Re: [RFC] Unify KVM kernel-space and user-space code into a singleproject

From: Avi Kivity
Date: Wed Mar 24 2010 - 08:09:00 EST


On 03/24/2010 01:59 PM, Joerg Roedel wrote:
On Wed, Mar 24, 2010 at 06:57:47AM +0200, Avi Kivity wrote:
On 03/23/2010 08:21 PM, Joerg Roedel wrote:
This enumeration is a very small and non-intrusive feature. Making it
aware of namespaces is easy too.

It's easier (and safer and all the other boring bits) not to do it at
all in the kernel.
For the KVM stack is doesn't matter where it is implemented. It is as
easy in qemu or libvirt as in the kernel. I also don't see big risks. On
the perf side and for its users it is a lot easier to have this in the
kernel.
I for example always use plain qemu when running kvm guests and never
used libvirt. The only central entity I have here is the kvm kernel
modules. I don't want to start using it only to be able to use perf kvm.

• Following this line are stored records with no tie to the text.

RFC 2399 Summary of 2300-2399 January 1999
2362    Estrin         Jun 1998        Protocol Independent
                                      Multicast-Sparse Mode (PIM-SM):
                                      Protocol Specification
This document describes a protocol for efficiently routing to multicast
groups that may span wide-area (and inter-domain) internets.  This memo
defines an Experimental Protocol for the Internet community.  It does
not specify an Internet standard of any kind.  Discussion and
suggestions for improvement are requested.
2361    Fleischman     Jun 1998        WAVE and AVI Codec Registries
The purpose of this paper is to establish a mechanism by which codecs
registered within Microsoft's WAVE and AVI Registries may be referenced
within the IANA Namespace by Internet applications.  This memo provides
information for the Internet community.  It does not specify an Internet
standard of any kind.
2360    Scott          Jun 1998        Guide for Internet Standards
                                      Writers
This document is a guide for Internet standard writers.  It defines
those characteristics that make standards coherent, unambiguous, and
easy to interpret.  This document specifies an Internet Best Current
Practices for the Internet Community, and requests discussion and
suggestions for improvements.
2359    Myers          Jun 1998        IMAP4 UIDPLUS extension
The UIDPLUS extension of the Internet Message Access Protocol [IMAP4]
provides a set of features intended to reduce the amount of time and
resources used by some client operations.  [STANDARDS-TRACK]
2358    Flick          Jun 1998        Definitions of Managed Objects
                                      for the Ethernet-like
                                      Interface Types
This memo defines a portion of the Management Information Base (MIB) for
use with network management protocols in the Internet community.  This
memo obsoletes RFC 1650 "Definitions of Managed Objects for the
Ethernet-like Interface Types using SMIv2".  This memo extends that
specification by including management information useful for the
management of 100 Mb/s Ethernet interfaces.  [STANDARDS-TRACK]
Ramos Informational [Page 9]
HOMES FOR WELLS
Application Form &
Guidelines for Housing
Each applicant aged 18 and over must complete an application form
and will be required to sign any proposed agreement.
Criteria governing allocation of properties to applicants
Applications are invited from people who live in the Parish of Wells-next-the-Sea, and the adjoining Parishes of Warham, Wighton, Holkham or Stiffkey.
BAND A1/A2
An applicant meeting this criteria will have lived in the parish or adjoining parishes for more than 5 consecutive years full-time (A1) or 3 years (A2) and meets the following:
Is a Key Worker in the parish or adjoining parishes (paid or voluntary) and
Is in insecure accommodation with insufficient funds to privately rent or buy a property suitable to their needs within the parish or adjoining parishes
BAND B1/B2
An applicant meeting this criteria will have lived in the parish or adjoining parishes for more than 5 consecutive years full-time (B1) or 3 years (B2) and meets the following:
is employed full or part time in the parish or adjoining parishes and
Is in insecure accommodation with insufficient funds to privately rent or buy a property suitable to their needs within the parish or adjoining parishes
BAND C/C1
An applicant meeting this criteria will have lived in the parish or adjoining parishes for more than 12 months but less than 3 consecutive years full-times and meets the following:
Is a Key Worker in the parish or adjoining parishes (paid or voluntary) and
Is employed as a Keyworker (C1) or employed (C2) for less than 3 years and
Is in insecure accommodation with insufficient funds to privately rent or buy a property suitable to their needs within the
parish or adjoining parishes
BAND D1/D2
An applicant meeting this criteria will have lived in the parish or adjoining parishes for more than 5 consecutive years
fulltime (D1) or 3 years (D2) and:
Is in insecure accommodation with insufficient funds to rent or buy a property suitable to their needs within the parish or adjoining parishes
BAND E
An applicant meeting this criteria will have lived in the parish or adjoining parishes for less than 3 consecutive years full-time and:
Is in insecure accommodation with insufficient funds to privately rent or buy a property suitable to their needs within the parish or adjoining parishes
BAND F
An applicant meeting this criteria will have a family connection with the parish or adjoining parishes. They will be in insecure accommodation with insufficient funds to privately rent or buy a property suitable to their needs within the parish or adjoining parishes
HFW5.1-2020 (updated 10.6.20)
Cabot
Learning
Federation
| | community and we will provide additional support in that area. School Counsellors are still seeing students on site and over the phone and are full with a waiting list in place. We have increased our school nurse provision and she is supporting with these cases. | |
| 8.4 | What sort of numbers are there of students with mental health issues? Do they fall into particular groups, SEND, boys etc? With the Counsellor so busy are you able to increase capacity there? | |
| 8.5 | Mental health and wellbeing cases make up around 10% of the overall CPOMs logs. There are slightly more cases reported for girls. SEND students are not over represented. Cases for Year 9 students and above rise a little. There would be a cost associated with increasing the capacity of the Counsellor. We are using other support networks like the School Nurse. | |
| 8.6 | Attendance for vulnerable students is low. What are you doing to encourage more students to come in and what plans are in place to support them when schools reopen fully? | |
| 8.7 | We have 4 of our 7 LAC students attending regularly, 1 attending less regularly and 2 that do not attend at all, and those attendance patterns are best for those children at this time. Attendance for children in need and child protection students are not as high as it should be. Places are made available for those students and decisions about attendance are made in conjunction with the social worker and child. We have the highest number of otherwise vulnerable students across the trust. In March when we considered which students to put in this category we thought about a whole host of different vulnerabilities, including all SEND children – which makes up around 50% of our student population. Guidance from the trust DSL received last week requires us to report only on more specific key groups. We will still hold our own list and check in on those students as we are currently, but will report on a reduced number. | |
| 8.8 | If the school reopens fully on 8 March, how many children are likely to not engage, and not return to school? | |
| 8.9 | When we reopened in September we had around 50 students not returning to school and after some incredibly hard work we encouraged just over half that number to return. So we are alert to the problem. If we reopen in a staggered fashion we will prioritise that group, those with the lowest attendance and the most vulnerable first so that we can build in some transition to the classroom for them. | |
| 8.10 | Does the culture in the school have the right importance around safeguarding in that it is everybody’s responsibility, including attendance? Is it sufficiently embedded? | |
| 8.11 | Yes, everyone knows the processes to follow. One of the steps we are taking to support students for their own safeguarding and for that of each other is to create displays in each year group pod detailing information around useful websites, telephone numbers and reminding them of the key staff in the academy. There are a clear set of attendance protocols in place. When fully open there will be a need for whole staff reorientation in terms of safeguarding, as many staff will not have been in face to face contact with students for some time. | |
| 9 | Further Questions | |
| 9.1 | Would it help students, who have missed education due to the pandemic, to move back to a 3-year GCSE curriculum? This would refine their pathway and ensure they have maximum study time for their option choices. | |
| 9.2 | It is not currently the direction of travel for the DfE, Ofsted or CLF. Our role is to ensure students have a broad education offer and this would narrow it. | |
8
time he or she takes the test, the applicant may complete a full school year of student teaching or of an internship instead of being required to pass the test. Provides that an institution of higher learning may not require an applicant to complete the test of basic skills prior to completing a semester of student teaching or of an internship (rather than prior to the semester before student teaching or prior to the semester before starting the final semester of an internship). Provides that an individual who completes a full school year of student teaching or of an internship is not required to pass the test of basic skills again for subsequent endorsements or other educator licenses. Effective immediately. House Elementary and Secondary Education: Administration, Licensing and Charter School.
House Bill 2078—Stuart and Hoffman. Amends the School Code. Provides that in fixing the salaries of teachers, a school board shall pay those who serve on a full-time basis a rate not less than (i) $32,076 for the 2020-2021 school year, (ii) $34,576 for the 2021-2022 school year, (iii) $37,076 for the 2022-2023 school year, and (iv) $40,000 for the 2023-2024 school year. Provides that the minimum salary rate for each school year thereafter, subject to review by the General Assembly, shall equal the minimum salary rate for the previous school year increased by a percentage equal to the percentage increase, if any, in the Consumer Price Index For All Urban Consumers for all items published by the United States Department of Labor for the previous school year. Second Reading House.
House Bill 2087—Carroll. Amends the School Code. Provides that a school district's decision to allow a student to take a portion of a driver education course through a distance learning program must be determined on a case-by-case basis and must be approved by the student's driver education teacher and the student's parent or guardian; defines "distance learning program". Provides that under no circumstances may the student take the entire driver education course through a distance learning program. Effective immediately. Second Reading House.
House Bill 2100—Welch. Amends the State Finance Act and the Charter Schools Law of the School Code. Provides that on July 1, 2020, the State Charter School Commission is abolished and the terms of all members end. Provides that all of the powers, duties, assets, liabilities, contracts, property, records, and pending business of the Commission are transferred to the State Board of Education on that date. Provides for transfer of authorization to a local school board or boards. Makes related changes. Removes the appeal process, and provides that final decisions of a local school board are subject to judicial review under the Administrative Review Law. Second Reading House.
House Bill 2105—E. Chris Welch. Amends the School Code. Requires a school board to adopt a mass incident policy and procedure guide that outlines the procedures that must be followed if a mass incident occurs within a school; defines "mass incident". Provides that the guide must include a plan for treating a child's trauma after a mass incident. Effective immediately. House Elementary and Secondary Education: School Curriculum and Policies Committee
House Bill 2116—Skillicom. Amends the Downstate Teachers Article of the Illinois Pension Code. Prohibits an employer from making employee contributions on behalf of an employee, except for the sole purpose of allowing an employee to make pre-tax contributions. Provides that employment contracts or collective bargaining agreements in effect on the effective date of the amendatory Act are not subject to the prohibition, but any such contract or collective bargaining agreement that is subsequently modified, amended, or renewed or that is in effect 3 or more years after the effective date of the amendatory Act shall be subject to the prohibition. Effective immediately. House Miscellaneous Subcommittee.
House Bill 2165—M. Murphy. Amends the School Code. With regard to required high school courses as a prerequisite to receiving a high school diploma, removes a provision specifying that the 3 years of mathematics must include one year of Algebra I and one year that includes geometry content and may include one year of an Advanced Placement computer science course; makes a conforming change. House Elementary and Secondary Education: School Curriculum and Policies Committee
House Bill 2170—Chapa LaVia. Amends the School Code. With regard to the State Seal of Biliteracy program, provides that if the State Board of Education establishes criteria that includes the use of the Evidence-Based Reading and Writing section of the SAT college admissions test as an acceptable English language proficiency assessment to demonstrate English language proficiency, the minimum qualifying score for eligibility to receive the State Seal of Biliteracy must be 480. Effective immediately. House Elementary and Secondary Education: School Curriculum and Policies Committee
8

You can always provide the kernel and module paths as command line parameters. It just won't be transparently usable, but if you're using qemu from the command line, presumably you can live with that.

Who would be the consumer of such notifications? A 'perf kvm list' can
live without I guess. If we need them later we can still add them.
System-wide monitoring needs to work equally well for guests started
before or after the monitor.
Could be easily done using notifier chains already in the kernel.
Probably implemented with much less than 100 lines of additional code.

And a userspace interface for that.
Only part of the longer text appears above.